Sur les conclusions à fin d’injonction sous astreinte :
En raison du motif énoncé au point 6 du présent jugement, l’annulation des arrêtés attaqués implique nécessairement qu’un certificat de résidence algérien portant la mention « vie privée et familiale » soit délivré à M. B… et à Mme D… sur le fondement de l’article L. 911-1 du code de justice administrative. Il y a lieu d’enjoindre au préfet de Meurthe-et-Moselle de leur délivrer ce certificat dans un délai de deux mois à compter de la notification du présent jugement et, dans l’attente, de leur délivrer immédiatement un récépissé de demande de titre de séjour. Les dispositions de l’article R. 431-14 du code de l’entrée et du séjour des étrangers et du droit d’asile n’impliquent toutefois pas qu’ils soient autorisés à travailler sous couvert de ce récépissé, compte tenu du fondement de leur demande. Les conclusions relatives à la restitution de documents de séjour ou d’identité ne sont en revanche pas assorties des précisions permettant d’en connaître.
Il n’y a pas lieu, dans les circonstances de l’espèce, d’assortir cette injonction d’une astreinte.
Sur les frais liés au litige :
Il y a lieu, dans les circonstances de l’espèce, de mettre à la charge de l’Etat une somme globale de 2 000 euros au titre des frais exposés par les requérants et non compris dans les dépens.
D E C I D E :
Article 1er : Les arrêtés du 24 avril 2025 par lesquels la préfète de Meurthe-et-Moselle a refusé d’admettre au séjour M. B… et Mme D… épouse B…, leur a fait obligation de quitter le territoire français sans délai, a fixé le pays de destination et a prononcé à leur encontre une interdiction de retour sur le territoire français d’une durée de douze mois, sont annulés.
Article 2 : Il est enjoint au préfet de Meurthe-et-Moselle de délivrer à M. B… et à Mme D… épouse B… un certificat de résidence algérien portant la mention « vie privée et familiale » dans un délai de deux mois à compter de la notification du présent jugement et de les munir, immédiatement, d’un récépissé de demande de titre de séjour.
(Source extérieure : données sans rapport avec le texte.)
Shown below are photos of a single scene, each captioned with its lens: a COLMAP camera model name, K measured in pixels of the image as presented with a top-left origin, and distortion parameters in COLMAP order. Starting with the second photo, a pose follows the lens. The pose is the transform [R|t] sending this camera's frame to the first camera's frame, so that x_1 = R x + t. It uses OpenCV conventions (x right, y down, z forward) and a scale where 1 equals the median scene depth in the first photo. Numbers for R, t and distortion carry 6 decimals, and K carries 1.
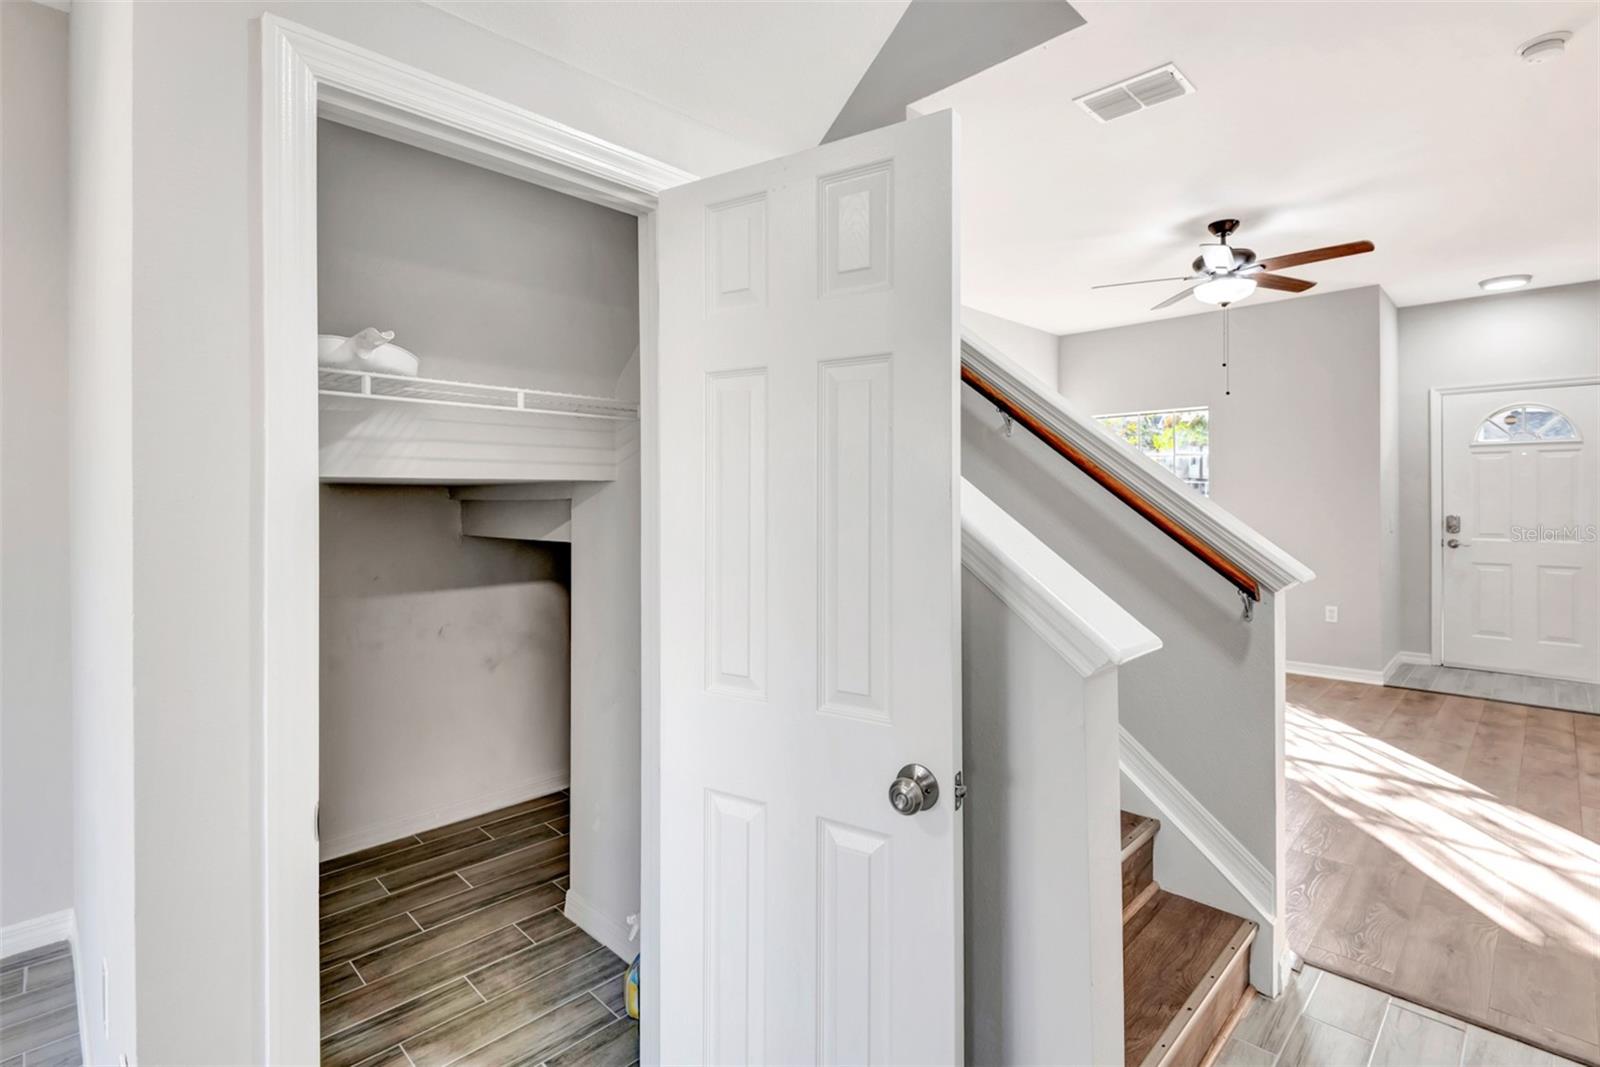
lens RADIAL K [[739.1, 0, 838.1], [0, 739.1, 495.3], [0, 0, 1]] dist [0.029177, -0.013515]
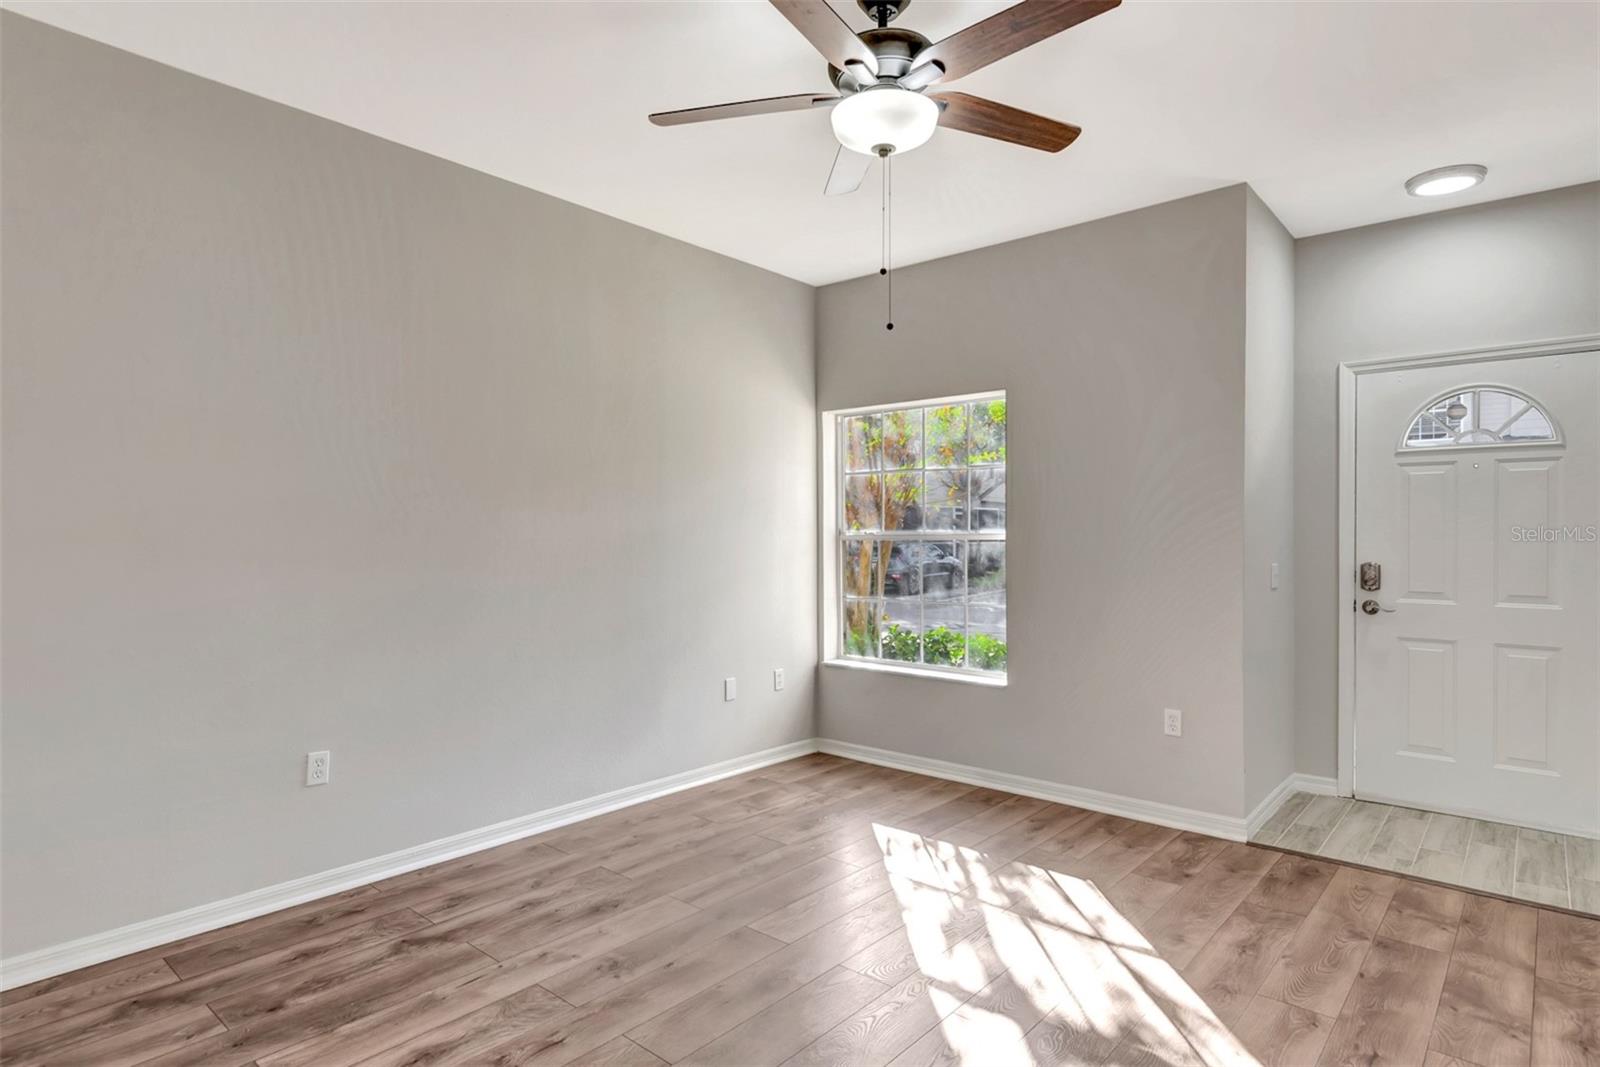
lens RADIAL K [[843.0, 0, 797.8], [0, 843.0, 531.5], [0, 0, 1]] dist [0.019325, -0.015625]
pose [[0.999410, 0.007652, 0.033491, 0.333650], [-0.007749, 0.999966, 0.002783, 0.002397], [-0.033469, -0.003041, 0.999435, 0.319977]]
Article 3 : L’Etat versera à M. B… et à Mme D… épouse B… une somme totale de 2 000 euros au titre des dispositions de l’article L. 761-1 du code de justice administrative.
Article 4 : Le surplus des conclusions des requêtes n° 2501670 et n° 2501671 est rejeté.
Article 5 : Le présent jugement sera notifié à M. E… B…, à Mme C… D… épouse B… et au préfet de Meurthe-et-Moselle.
Délibéré après l’audience publique du 16 octobre 2025 à laquelle siégeaient :
Mme Samson-Dye, présidente,
Mme Ducos de Saint Barthélémy de Gélas, première conseillère,
Mme Philis, conseillère.
Rendu public par mise à disposition au greffe le 13 novembre 2025.
La rapporteure,
L. Philis
La présidente,
A. Samson-Dye
La greffière,
L. Bourger
La République mande et ordonne au préfet de Meurthe-et-Moselle en ce qui le concerne ou à tous commissaires de justice à ce requis en ce qui concerne les voies de droit commun, contre les parties privées, de pourvoir à l’exécution de la présente décision.